Oversee that management has maintained the reliability and integrity of the accounting policies and financial reporting and disclosure practices of the Company;

Oversee that management has established and maintained processes to assure that an adequate system of internal control is functioning within the Company;

Oversee that management has established and maintained processes to assure compliance by the Company with all applicable laws, regulations and Company policy.

MEMBERSHIP

        The Committee is comprised of at least three directors who meet the independence and qualification requirements as provided in the applicable Marketplace Rules of The Nasdaq Stock Market.
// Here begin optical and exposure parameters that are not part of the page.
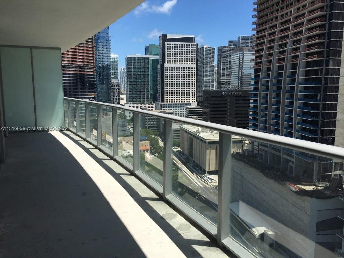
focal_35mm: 29
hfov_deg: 61.7
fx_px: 288
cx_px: 172
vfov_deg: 48.2
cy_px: 129
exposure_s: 1/1980
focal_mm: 4.15
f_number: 2.2
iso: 32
Appointment to the Committee, including designation of the Chair of the Committee, shall be made on an annual basis by the full Board.

RESPONSIBILITIES

        The Audit Committee shall:

        1.     Hold such regular meetings as may be necessary and such special meetings as may be called by the Chairman of the Audit Committee or at the request of the independent accountants or the Chief Financial Officer;

        2.     Create an agenda for the ensuing year;

        3.     Review the performance of the independent accountants and make recommendations to the Board of Directors regarding the appointment or termination of the independent accountants;

        4.      Confer annually with the independent accountants concerning the scope of their examinations of the books and records of the Company and its subsidiaries; reviewing and approving the independent accountants’ annual engagement letter, and authorizing the independent accountants’ to perform such supplemental reviews or audits as the Committee may deem desirable;

        5.      Review with management, the independent accountants significant risks and exposures, audit activities and significant audit findings;

        6.      Review the range and cost of audit and non-audit services performed by the independent accountants;

        7.      Review the Company’s audited annual financial statements and the independent accountants’ opinion rendered with respect to such financial statements, including reviewing the nature and extent of any significant changes in accounting principles or the application therein;

        8.      Review the adequacy of the Company's systems of internal control;

        9.      Obtain from the independent accountants their recommendations regarding internal controls and other matters relating to the accounting procedures and the books and records of the Company and its subsidiaries and reviewing the correction of controls deemed to be deficient;

        10.      Provide an independent, direct communication between the Board of Directors and independent accountants;

        11.      Review the adequacy of internal controls and procedures related to executive travel and entertainment;

        12.      Review with appropriate Company personnel the actions taken to ensure compliance with the Company's Guidelines for Appropriate Conduct and the results of confirmations and violations of such Guidelines;

        13.      Review the programs and policies of the Company designed to ensure compliance with applicable laws and regulations and monitoring the results of these compliance efforts;

        14.      Review the procedures established by the Company that monitor the compliance by the Company with its loan and indenture covenants and restrictions;

        15.      Report through its Chairman to the Board of Directors following the meetings of the Audit Committee;

        16.      Maintain minutes or other records of meetings and activities of the Audit Committee;

        17.      Review the powers of the Committee annually and report and make recommendations to the Board of Directors on these responsibilities;

        18.      Conducting or authorizing investigations into any matters within the Audit Committee's scope of responsibilities. The Audit Committee shall be empowered to retain independent counsel, accountants, or others to assist it in the conduct of any investigation;

        19.      Considering such other matters in relation to the financial affairs of the Company and its accounts, and in relation to the internal and external audit of the Company as the Audit Committee may, in its discretion, determine to be advisable.